AFC/M23 : L’insurrection se déchire, l’ombre de la chute ressurgit

Dans l’est de la RDC, le mouvement rebelle M23 apparaît profondément fragilisé par des rivalités internes, selon un rapport publié en avril 2026 par le Congo Research Group et le Center on International Cooperation. Entre tensions avec le Rwanda, luttes d’influence entre commandants et divergences stratégiques avec sa branche politique, l’Alliance Fleuve Congo, ces fractures exposent un mouvement divisé, tiraillé entre ambitions militaires, intérêts économiques et calculs politiques, au risque de compromettre sa cohésion et tout espoir de stabilisation régionale.

Allié de sable, loyauté friable

Entre le M23 et Kigali, la confiance se fissure sous le poids des intérêts. Le général Sultani Makenga incarne cette ambivalence : compagnon d’armes devenu partenaire sous surveillance. Soutien vital, le Rwanda demeure aussi une menace latente, capable de se retirer au gré de ses calculs. « Les États n’ont pas d’amis, ils n’ont que des intérêts », rappelait Charles de Gaulle.
Dans cette équation instable, l’alliance ressemble à une corde tendue au-dessus du vide — solide en apparence, fragile en profondeur.

Généraux en duel, pouvoir en lambeaux

Dans les entrailles du mouvement, les rivalités s’enveniment. Baudouin Ngaruye et Makenga rejouent une fracture ancienne où s’entremêlent ambitions militaires, contrôle des recettes et rivalités d’influence. « Là où il y a rivalité, il ne peut y avoir ni paix ni unité durable », écrivait Montesquieu. Le front se dédouble : extérieur contre l’ennemi, intérieur contre soi-même. Et souvent, c’est le second qui consume le premier.

Politique en rupture, guerre sans boussole

Avec l’Alliance Fleuve Congo, portée par Corneille Nangaa, le projet s’élargit mais se désarticule.
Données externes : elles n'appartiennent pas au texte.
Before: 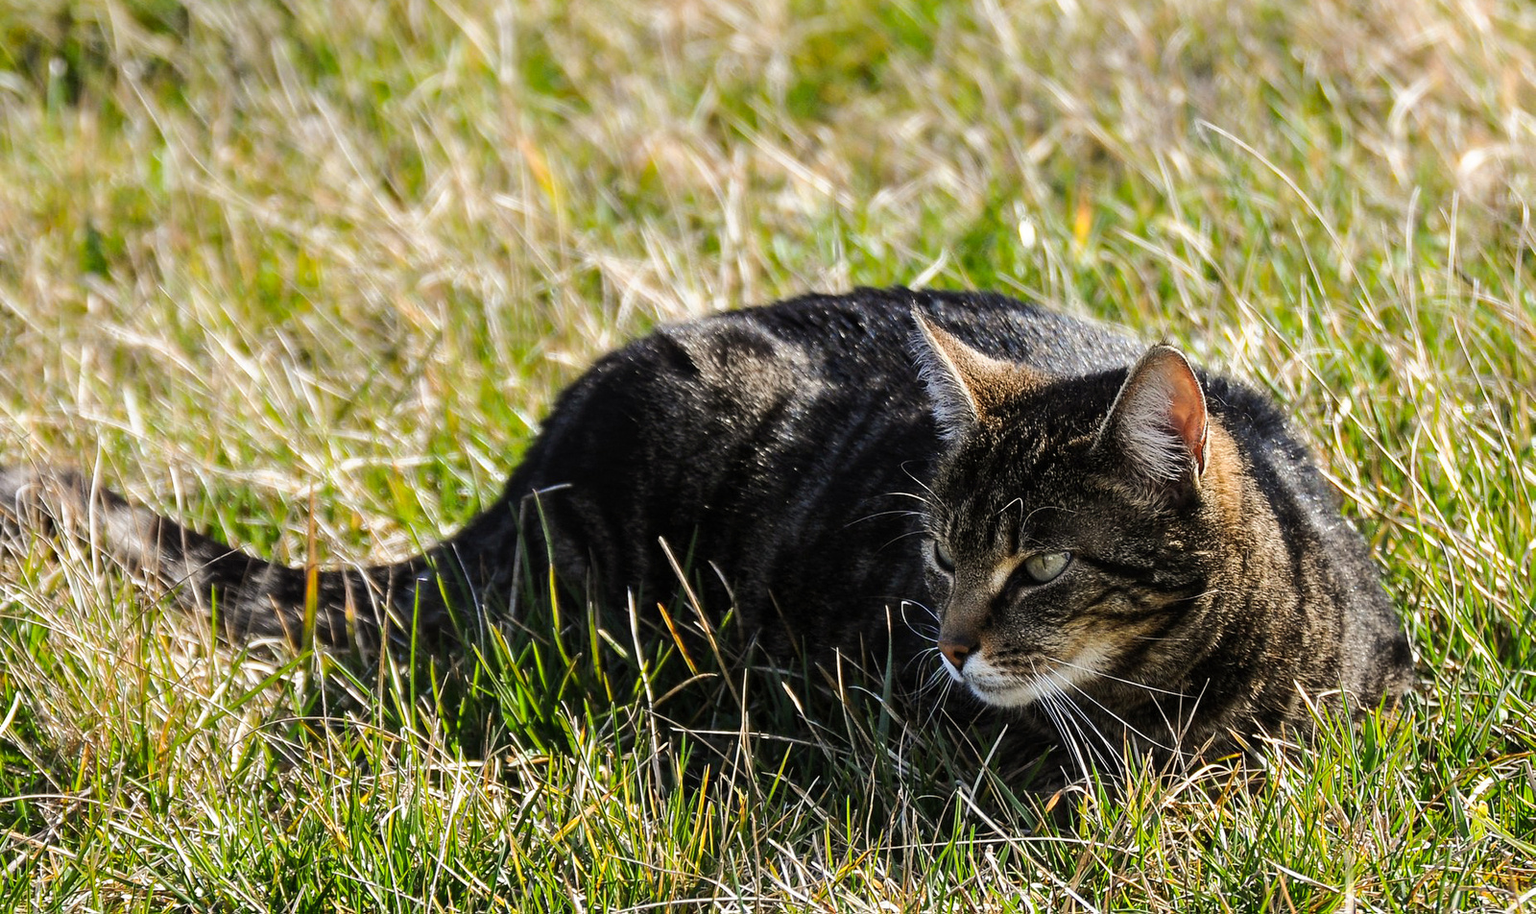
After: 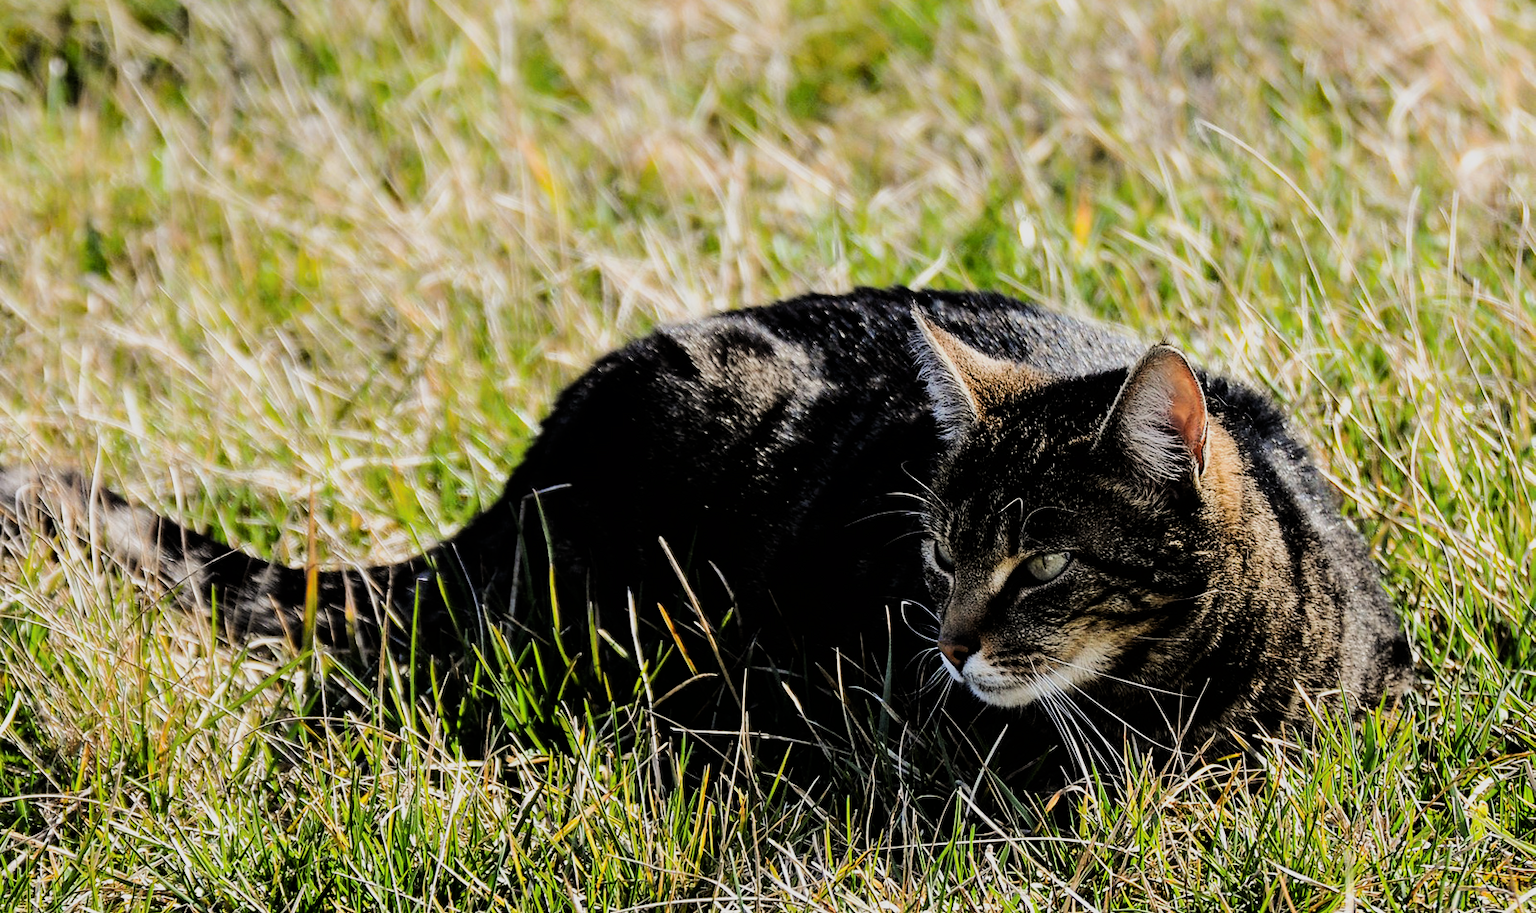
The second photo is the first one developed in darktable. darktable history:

Entre logique militaire et ambition politique, la fracture devient stratégique.
L’épisode impliquant Joseph Kabila, reléguant Makenga dans l’attente tandis que Nangaa est reçu, symbolise une hiérarchie mouvante, presque humiliante. « Gouverner, c’est faire croire », notait Nicolas Machiavel mais encore faut-il que ceux qui commandent croient au même horizon.

L’insurrection au bord de l’éclat

Ces lignes de fracture ravivent le spectre de 2013, lorsque les divisions internes avaient précipité la chute du mouvement. Une insurrection fragmentée devient vulnérable, poreuse, exposée. « Tout ce qui est divisé contre soi-même ne peut subsister », enseignait Abraham Lincoln. Le M23 semble aujourd’hui suspendu à cette vérité implacable, oscillant entre résistance et implosion.
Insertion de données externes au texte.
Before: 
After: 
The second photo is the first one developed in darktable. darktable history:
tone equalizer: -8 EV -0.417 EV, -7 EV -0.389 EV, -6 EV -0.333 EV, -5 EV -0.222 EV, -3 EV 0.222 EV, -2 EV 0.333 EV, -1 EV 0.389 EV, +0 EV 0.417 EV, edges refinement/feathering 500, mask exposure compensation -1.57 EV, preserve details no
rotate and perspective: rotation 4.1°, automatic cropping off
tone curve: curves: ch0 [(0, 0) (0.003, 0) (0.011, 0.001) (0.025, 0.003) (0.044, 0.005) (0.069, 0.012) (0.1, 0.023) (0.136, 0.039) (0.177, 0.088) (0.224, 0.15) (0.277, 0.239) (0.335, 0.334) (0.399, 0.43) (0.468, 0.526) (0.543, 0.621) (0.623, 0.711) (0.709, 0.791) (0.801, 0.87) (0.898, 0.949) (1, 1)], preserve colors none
Derrière les stratégies militaires, c’est une lutte d’intérêts, d’ego et de visions qui se joue, silencieuse mais corrosive. Une guerre dans la guerre, plus dangereuse encore que les affrontements visibles. « Le désordre naît toujours de l’impuissance à maintenir l’unité », écrivait Jean-Jacques Rousseau. Et tandis que les armes crépitent à l’Est, une évidence s’impose, grave et irrévocable : « Les empires périssent moins par leurs ennemis que par leurs propres divisions » une leçon d’histoire que même les rébellions ne peuvent ignorer.